#### Brano selezionato
•••

Quel giorno la madre di Faith e Divine si affacciò nella sala comune, prese due pezzi di torta per il figlio più grande, si sedette con loro in un angolo e poco dopo tornò in cella. Quando in una situazione straordinaria come può essere quella di un compleanno dentro il nido di un carcere - con musica e candeline - si rimane in disparte, è probabile che qualcuno se ne accorga. Le altre detenute, del resto, avevano notato il fare schivo e assente della donna tedesca: c’era chi lo attribuiva al fatto che era una nuova giunta, chi sosteneva che non sapendo l’italiano era per lei difficile comprendere quanto le avveniva intorno e chi, invece, aveva sollecitato un intervento di uno specialista perché era evidente che non stesse bene.
Il 18 settembre, intorno all’ora di pranzo, mentre altre detenute salivano le scale insieme ai figli per rientrare dal cortile, la mamma di Faith e Divine si fermò improvvisamente e lasciò cadere i figli giù per le scale. La più piccola morì sul colpo, il più grande poco dopo in ospedale.
Il dramma che si consumò quel giorno a Rebibbia fece scalpore per un mese, il tempo di trovare dei responsabili, sospenderli dall’incarico e trasferire in una Rems (Struttura sanitaria di accoglienza per gli autori di reati affetti da disturbi mentali) la madre che, sentenziò poi il giudice, era totalmente incapace di intendere e di volere al momento del fatto.
Da allora sono passati esattamente cinque anni e la questione dei bimbi ristretti continua a essere una delle (rare) tematiche carcerarie che desta un qualche tipo di scalpore e a tratti anche di scandalo, sia nell’opinione pubblica sia, in modalità intermittenti, nella classe politica.
Eppure, strisciante e subdola, permane la tentazione di considerare quel numero, tanto è piccolo e mutevole nel tempo, un fallimento tutto sommato sopportabile. Lo era quando le madri detenute con figli erano più di cinquanta, lo è a maggior ragione ora, che si aggirano attorno alla cifra di venti. (L'ultimo dato aggiornato al 31 agosto dal ministero della Giustizia, parla di 18 madri e 19 minori al seguito).

•••

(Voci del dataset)

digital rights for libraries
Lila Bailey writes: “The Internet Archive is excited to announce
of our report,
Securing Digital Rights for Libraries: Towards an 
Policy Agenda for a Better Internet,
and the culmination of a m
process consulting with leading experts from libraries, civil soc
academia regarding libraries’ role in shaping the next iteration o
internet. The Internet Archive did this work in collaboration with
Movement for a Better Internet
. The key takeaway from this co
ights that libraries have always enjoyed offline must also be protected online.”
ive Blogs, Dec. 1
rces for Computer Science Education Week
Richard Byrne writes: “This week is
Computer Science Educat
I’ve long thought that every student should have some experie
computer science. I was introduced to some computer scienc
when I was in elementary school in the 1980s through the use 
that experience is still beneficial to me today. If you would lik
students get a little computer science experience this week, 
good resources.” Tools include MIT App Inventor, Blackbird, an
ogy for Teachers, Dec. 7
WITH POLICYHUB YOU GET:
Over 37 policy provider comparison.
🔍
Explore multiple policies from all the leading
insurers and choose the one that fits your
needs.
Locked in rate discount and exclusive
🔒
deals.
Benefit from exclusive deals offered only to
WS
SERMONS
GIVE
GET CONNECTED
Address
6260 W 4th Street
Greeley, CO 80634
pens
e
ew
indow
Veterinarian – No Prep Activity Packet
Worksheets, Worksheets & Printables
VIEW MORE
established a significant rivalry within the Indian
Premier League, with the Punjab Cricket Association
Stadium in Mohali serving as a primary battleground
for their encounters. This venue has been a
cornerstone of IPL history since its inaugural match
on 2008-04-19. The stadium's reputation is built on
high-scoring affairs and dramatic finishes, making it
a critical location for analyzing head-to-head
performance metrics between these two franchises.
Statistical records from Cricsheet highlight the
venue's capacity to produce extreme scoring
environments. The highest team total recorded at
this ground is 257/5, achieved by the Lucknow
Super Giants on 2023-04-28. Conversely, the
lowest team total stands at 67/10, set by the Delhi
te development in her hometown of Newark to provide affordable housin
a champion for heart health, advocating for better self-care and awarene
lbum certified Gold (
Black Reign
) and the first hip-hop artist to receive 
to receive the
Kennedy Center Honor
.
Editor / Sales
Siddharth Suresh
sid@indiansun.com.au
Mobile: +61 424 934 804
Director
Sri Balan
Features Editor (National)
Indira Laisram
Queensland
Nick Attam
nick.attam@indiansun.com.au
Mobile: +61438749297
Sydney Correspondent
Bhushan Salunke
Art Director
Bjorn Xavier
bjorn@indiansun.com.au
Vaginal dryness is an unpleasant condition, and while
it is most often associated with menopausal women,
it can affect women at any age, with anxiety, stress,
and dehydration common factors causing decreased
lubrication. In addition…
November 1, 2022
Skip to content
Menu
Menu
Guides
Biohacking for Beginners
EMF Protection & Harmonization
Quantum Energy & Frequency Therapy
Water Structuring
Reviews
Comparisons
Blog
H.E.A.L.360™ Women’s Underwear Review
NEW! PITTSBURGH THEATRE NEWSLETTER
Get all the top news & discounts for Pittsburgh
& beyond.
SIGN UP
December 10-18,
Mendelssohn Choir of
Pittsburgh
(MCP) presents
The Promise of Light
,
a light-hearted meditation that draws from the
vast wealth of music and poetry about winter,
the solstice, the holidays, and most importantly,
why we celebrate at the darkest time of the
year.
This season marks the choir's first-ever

•••

#### Obiettivo del compito
Nel brano sui bambini in carcere con le madri, quante madri e quanti minori conta l'ultimo dato del ministero della Giustizia aggiornato al 31 agosto?

#### Soluzione dell'esercizio
18 madri e 19 minori al seguito.